▸ DOCUMENT SECTION:
Crystal Violet assay showing the percentage of bacterial biofilm formation in the presence of AgNPs (6 µg/mL, 12 µg/mL, and 24 µg/mL) in PAO1. Error bars represent standard error of Deviation .
Fluorescent Microscopic Imaging of PAO1 Biofilms—(A) Untreated Control. (B–D) indicate biofilm formation in the presence of 6 µg/mL, 12 µg/mL, and 24 µg/mL of AgNPs, respectively. The panels (B–D) show a decrease in fluorescence intensity, indicating fewer cells in the biofilm with increasing NP concentration, confirming high antibiofilm activity.
The antimicrobial and anticancer efficacy of AgNPs synthesized using N. ventrata secretion can be compared to those synthesized via other green methods. AgNPs synthesized using Azadirachta indica (neem) leaf extract have demonstrated significant antibacterial and anticancer activities, attributed to bioactive compounds like flavonoids and terpenoids50. Similarly, AgNPs produced using Ocimum sanctum (holy basil) leaf extract exhibit potent antimicrobial efficacy and selective cytotoxicity against cancer cells due to their unique surface properties and stability51. Nepenthes ventrata secretion offers a distinctive advantage because of its complex metabolic profile, including phenolic compounds, glycosides, and alkaloids, which enhance capping, stabilization, and functionalization of AgNPs. These unique properties may result in higher efficacy and broader-spectrum activity compared to nanoparticles synthesized using other plant extracts. Additionally, microwave-assisted synthesis with N. ventrata secretion accelerates nanoparticle formation, making the process time-efficient and environmentally friendly, thus distinguishing it from conventional green synthesis methods.

▸ APPLY WHAT YOU READ:
a – From the passage on silver nanoparticles, list the kinds of compounds named as part of the metabolic profile of Nepenthes ventrata secretion.
b – Write what comes next in the passage on silver nanoparticles, starting after its final sentence.

▸ SUPPLIED RECORDS:

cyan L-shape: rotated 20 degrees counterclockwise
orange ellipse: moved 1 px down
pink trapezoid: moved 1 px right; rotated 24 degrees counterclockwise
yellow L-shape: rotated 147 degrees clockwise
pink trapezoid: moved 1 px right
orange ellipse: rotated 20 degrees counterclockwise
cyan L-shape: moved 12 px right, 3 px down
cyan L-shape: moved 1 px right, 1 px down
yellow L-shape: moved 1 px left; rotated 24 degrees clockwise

▸ ANSWERS BELOW:
a – Phenolic compounds, glycosides, alkaloids

b –
Green synthesized AgNPs, typically synthesized using plant extracts are often reported to exhibit enhanced antimicrobial and anticancer activities. For instance, AgNPs synthesized using Azadirachta indica extract exhibit potent antimicrobial activity against Gram-positive and Gram-negative bacteria51. Similarly, AgNPs synthesized using Citrus sinensis peel extract demonstrated significant cytotoxicity against MCF-7 breast cancer cells, attributed to the high flavonoid content52. In another study, fungal filtrates were employed for AgNPs synthesis, yielding strong antifungal activity and nanopesticide properties. AgNPs synthesized using Chlorella vulgaris extract showed broad-spectrum antimicrobial effects but moderate anticancer properties, likely due to differences in bioactive metabolites53. The rich metabolite profile of N. ventrata, particularly its phenolic compounds and glycosides, may enhance both antimicrobial and anticancer efficacy. These comparisons underscore the competitive advantages of using N. ventrata as a reducing and stabilizing agent in green synthesis.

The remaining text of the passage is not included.